▶ What the exercise asks: Copy out the text of all the records, putting "Departamentos" in place of every "Apartamentos" and leaving everything else the same.

▶ Information given:
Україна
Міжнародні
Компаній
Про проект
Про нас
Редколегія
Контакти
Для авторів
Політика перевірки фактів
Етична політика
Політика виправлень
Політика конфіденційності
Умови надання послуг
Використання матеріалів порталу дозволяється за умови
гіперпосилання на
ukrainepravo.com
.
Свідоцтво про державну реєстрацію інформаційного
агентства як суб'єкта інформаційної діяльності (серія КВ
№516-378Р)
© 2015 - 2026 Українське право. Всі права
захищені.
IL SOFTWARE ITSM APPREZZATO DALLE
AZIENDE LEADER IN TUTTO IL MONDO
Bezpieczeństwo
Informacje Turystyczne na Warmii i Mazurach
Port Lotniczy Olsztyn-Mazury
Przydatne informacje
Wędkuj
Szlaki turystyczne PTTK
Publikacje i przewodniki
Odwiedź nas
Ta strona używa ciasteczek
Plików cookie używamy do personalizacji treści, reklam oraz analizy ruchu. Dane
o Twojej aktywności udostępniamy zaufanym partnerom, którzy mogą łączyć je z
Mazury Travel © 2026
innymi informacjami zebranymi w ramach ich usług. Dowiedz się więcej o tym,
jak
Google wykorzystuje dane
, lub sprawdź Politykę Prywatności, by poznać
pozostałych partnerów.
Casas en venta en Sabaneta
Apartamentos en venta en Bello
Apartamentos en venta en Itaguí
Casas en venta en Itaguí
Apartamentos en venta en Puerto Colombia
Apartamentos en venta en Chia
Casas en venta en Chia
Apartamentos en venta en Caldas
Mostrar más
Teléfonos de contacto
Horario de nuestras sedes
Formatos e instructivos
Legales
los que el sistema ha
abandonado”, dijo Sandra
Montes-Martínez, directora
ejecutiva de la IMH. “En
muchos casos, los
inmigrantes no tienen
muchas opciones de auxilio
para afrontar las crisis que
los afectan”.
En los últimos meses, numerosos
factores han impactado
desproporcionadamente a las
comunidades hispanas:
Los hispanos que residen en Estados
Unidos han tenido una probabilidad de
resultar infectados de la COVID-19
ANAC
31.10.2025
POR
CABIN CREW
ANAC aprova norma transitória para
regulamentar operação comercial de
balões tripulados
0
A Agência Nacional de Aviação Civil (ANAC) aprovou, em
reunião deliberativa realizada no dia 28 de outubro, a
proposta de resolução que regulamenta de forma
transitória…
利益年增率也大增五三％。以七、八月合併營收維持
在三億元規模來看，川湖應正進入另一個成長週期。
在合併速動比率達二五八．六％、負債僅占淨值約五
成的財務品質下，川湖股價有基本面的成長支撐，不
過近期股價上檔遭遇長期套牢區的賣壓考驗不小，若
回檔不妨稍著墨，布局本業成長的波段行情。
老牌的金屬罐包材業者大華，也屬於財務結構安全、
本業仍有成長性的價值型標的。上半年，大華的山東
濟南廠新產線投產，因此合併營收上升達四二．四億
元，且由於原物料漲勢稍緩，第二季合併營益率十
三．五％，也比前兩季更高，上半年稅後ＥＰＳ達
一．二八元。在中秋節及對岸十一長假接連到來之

▶ Output for this exercise:
Україна
Міжнародні
Компаній
Про проект
Про нас
Редколегія
Контакти
Для авторів
Політика перевірки фактів
Етична політика
Політика виправлень
Політика конфіденційності
Умови надання послуг
Використання матеріалів порталу дозволяється за умови
гіперпосилання на
ukrainepravo.com
.
Свідоцтво про державну реєстрацію інформаційного
агентства як суб'єкта інформаційної діяльності (серія КВ
№516-378Р)
© 2015 - 2026 Українське право. Всі права
захищені.
IL SOFTWARE ITSM APPREZZATO DALLE
AZIENDE LEADER IN TUTTO IL MONDO
Bezpieczeństwo
Informacje Turystyczne na Warmii i Mazurach
Port Lotniczy Olsztyn-Mazury
Przydatne informacje
Wędkuj
Szlaki turystyczne PTTK
Publikacje i przewodniki
Odwiedź nas
Ta strona używa ciasteczek
Plików cookie używamy do personalizacji treści, reklam oraz analizy ruchu. Dane
o Twojej aktywności udostępniamy zaufanym partnerom, którzy mogą łączyć je z
Mazury Travel © 2026
innymi informacjami zebranymi w ramach ich usług. Dowiedz się więcej o tym,
jak
Google wykorzystuje dane
, lub sprawdź Politykę Prywatności, by poznać
pozostałych partnerów.
Casas en venta en Sabaneta
Departamentos en venta en Bello
Departamentos en venta en Itaguí
Casas en venta en Itaguí
Departamentos en venta en Puerto Colombia
Departamentos en venta en Chia
Casas en venta en Chia
Departamentos en venta en Caldas
Mostrar más
Teléfonos de contacto
Horario de nuestras sedes
Formatos e instructivos
Legales
los que el sistema ha
abandonado”, dijo Sandra
Montes-Martínez, directora
ejecutiva de la IMH. “En
muchos casos, los
inmigrantes no tienen
muchas opciones de auxilio
para afrontar las crisis que
los afectan”.
En los últimos meses, numerosos
factores han impactado
desproporcionadamente a las
comunidades hispanas:
Los hispanos que residen en Estados
Unidos han tenido una probabilidad de
resultar infectados de la COVID-19
ANAC
31.10.2025
POR
CABIN CREW
ANAC aprova norma transitória para
regulamentar operação comercial de
balões tripulados
0
A Agência Nacional de Aviação Civil (ANAC) aprovou, em
reunião deliberativa realizada no dia 28 de outubro, a
proposta de resolução que regulamenta de forma
transitória…
利益年增率也大增五三％。以七、八月合併營收維持
在三億元規模來看，川湖應正進入另一個成長週期。
在合併速動比率達二五八．六％、負債僅占淨值約五
成的財務品質下，川湖股價有基本面的成長支撐，不
過近期股價上檔遭遇長期套牢區的賣壓考驗不小，若
回檔不妨稍著墨，布局本業成長的波段行情。
老牌的金屬罐包材業者大華，也屬於財務結構安全、
本業仍有成長性的價值型標的。上半年，大華的山東
濟南廠新產線投產，因此合併營收上升達四二．四億
元，且由於原物料漲勢稍緩，第二季合併營益率十
三．五％，也比前兩季更高，上半年稅後ＥＰＳ達
一．二八元。在中秋節及對岸十一長假接連到來之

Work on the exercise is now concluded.